Eine weitere Entwicklung, beziehungsweise Kunstrichtung des Holzschnitts die sich zur selben Zeit herausbildete, war der „neue Druck“, Shin-hanga. Die bewährte Arbeitsteilung aus Künstler, Holzschneider, Drucker und Verleger wurde beibehalten, bei der Gestaltung der Motive diente aber die westliche Malerei als Anregung und Elemente wie dreidimensionale Perspektiven, Schattierungen und Lichteffekte wurden übernommen. Es entstanden modernere, zeitgemäßere Holzschnitte, die moderat den klassischen Holzschnitt im Stile des Ukiyo-e weiterentwickelten. Die Drucke des Shin-hanga waren in Japan allerdings wenig erfolgreich, dafür umso mehr im westlichen Ausland, vor allem in den USA. Aufgrund der Nachfrage aus Übersee richteten sich die Verlage nach dem entsprechenden Geschmack der Interessenten, was sich in den gezeigten Motiven widerspiegelt. Der Fokus lag auf den gängigen Themen und gezeigt wurden Landschaften, Tierdarstellungen, traditionelle japanische Architektur und schöne Frauen. Die künstlerische Ausrichtung der Drucke und Abbildungen zeigen ein nostalgisches und romantisierendes Bild Japans. Die Szenen strahlen oft eine Ruhe und Verträumtheit aus und offenbaren stimmungsvoll die Sehnsucht nach der Vergangenheit.
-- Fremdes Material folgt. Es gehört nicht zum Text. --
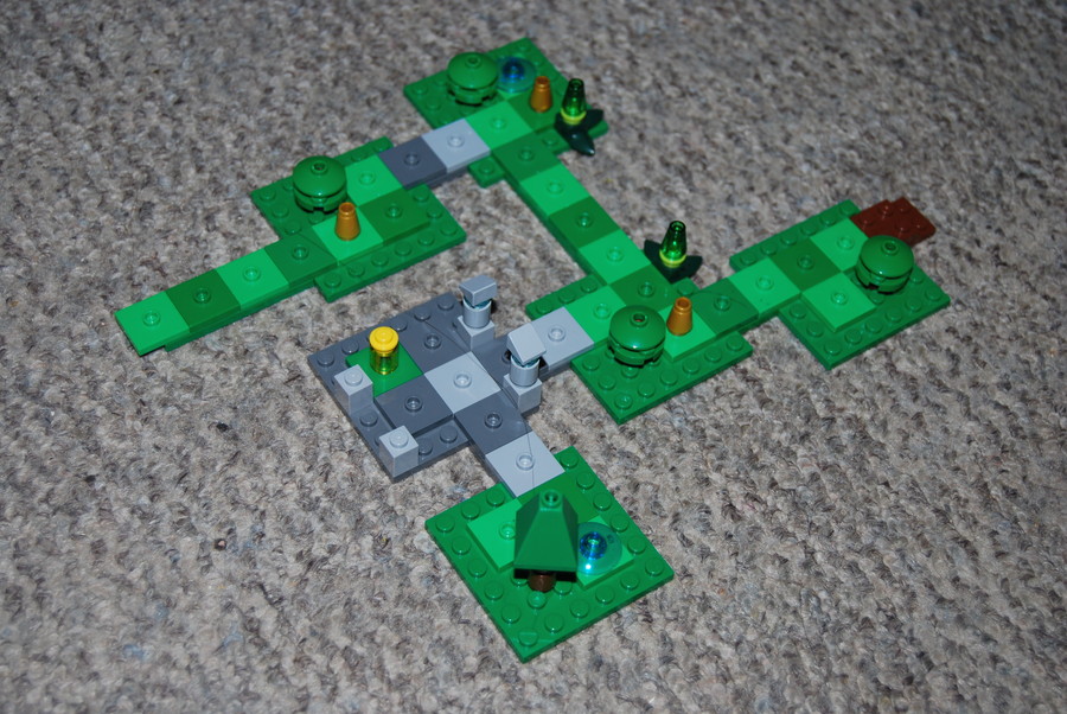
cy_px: 357
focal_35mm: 57
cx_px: 534
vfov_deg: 23.8
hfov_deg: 35.0
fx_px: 1691
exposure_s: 1/60
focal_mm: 38
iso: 200
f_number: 5
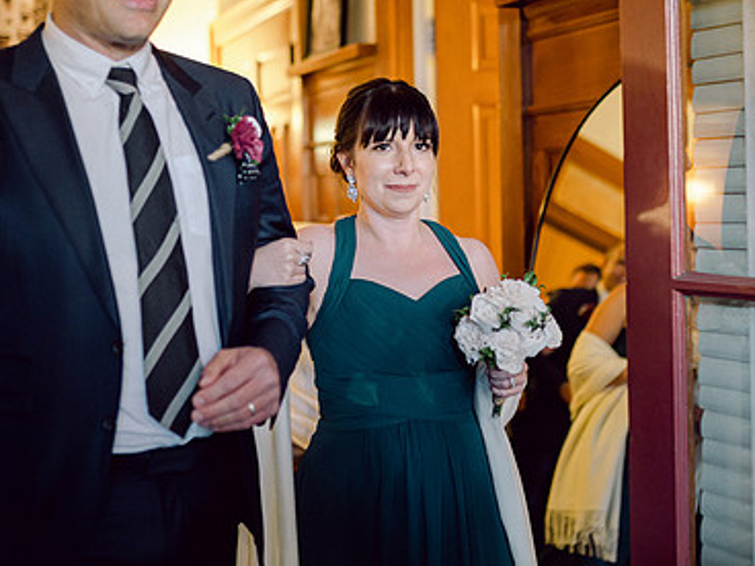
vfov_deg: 27.4
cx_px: 394
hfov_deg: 36.2
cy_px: 207
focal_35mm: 53
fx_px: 1156
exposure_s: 1/125
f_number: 1.4
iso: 1100
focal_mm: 35
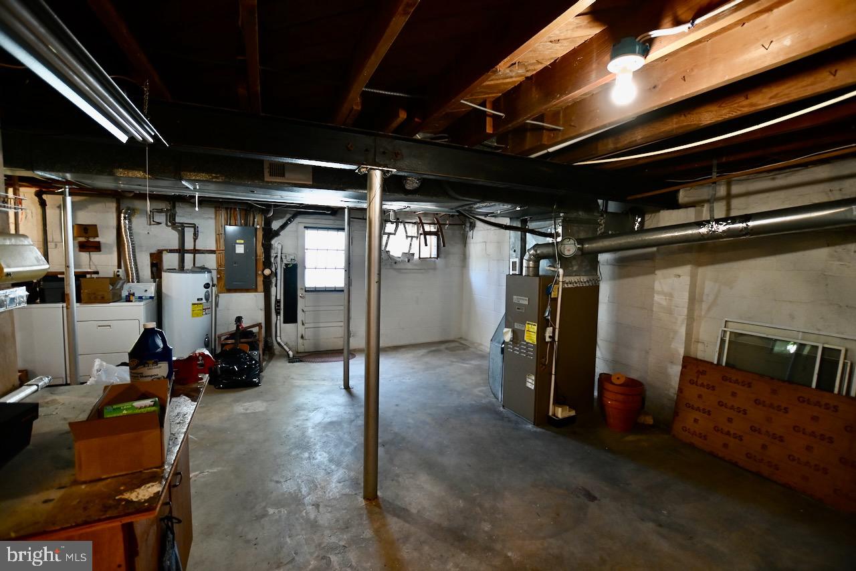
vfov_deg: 77.4
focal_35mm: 15
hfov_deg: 100.4
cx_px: 428
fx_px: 357
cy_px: 286
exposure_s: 1/40
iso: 800
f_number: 3.5
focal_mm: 10
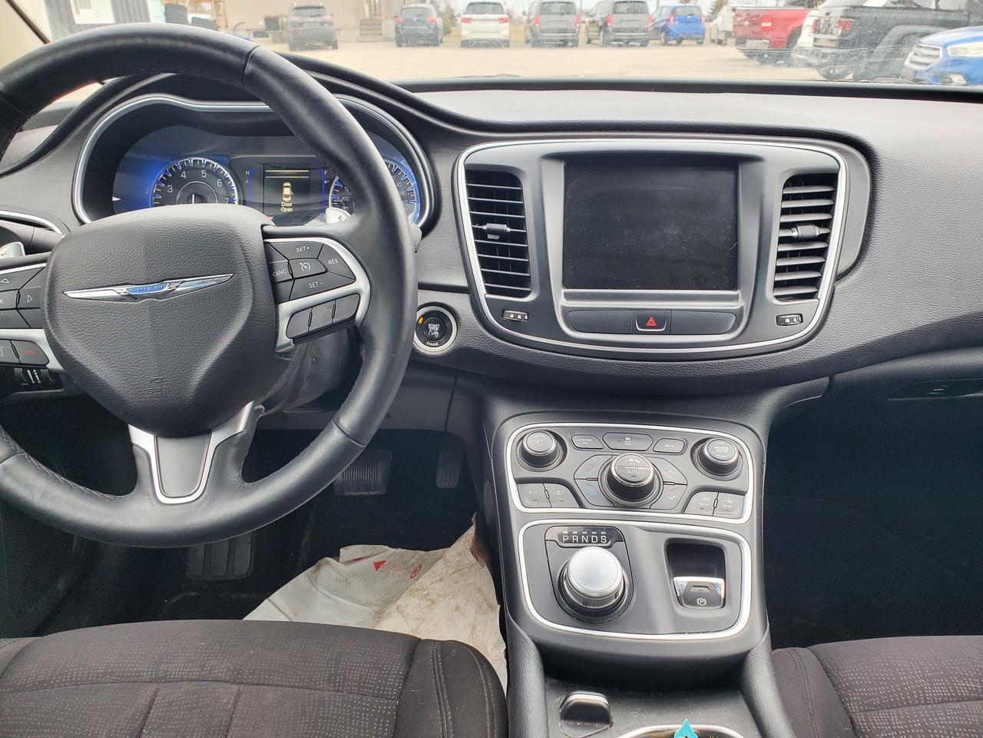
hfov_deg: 67.3
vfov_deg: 53.1
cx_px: 492
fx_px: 738
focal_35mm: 26
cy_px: 369
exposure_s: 1/100
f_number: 2.4
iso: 125
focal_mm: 4.3
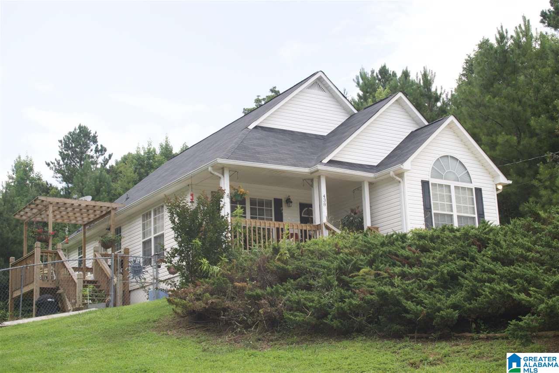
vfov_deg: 26.5
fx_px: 792
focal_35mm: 51
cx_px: 280
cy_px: 186
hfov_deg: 38.9
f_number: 5.6
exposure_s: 1/125
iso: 100
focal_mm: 34
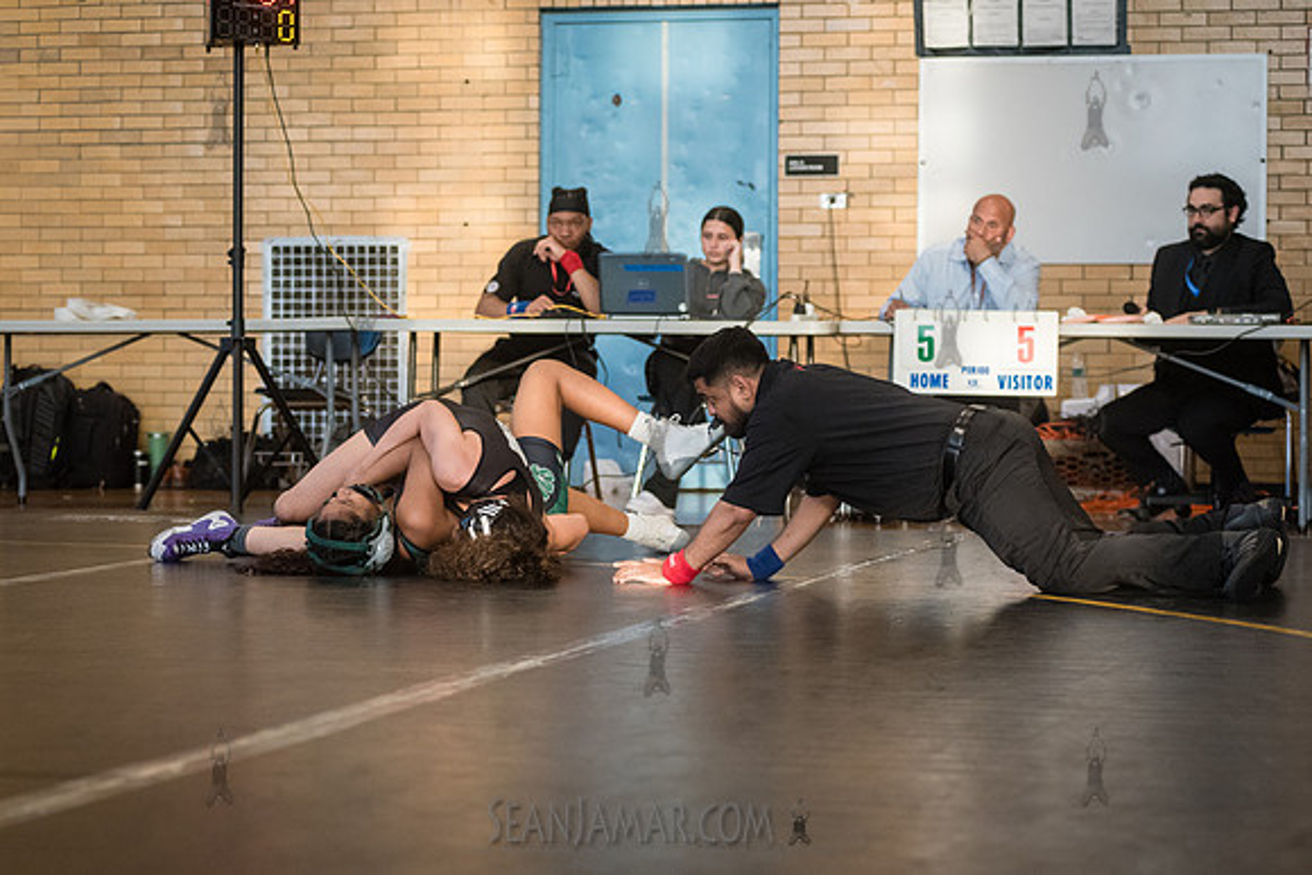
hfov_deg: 22.3
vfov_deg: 15.0
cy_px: 498
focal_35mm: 91
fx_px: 3331
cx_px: 564
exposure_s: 1/400
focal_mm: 80
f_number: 3.5
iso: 4000
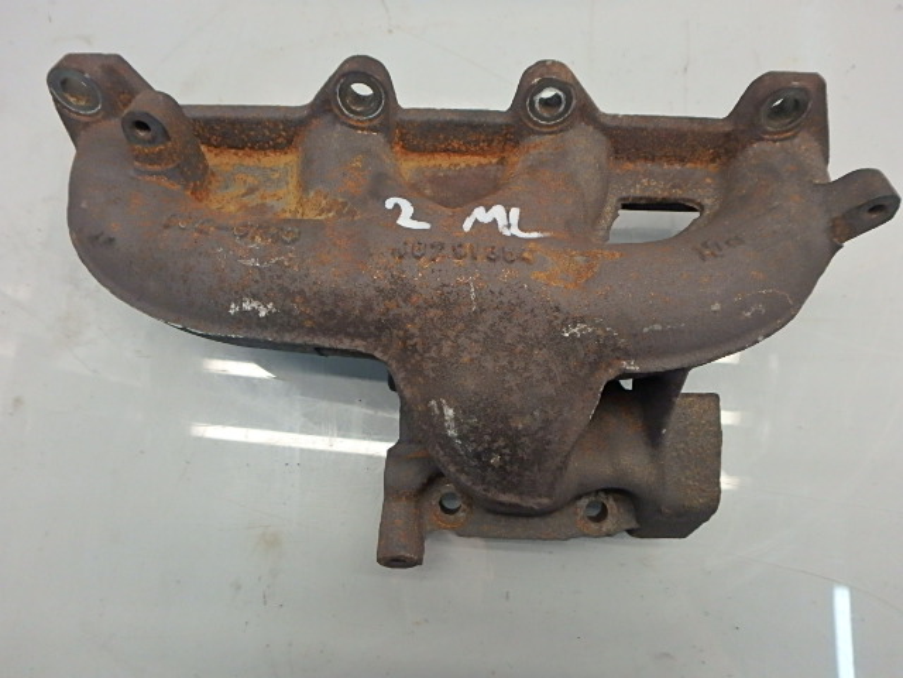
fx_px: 548
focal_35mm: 21
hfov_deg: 79.0
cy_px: 339
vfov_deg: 63.4
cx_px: 452
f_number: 3.5
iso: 320
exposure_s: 1/125
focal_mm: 3.7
Denn die Zeichen der Zeit, in den Jahren um 1900 bis zum Beginn des Zweiten Weltkrieges, kündigten deutlich große gesellschaftliche Veränderungen an.

Vergleicht man die Entwicklung des japanischen und europäischen Holzschnittes in der Zeit von 1900 bis 1950, zeigt sich ein reger Austausch der unterschiedlichen Formensprachen, eine Erweiterung des Ausdrucks durch das Einbinden eines neuen Stils in das eigene Werk und die gegenseitige Wechselwirkung europäischer und japanischer Künstler. Aus der Verbindung zweier unterschiedlicher Kulturkreise und gesellschaftlicher Entwicklungen, entstand eine neue, gemeinsame visuelle Sprache.

Ein großes Lob und besonderer Dank gilt dem Kunsthaus Kaufbeuren für die Realisierung dieser hervorragenden Ausstellung.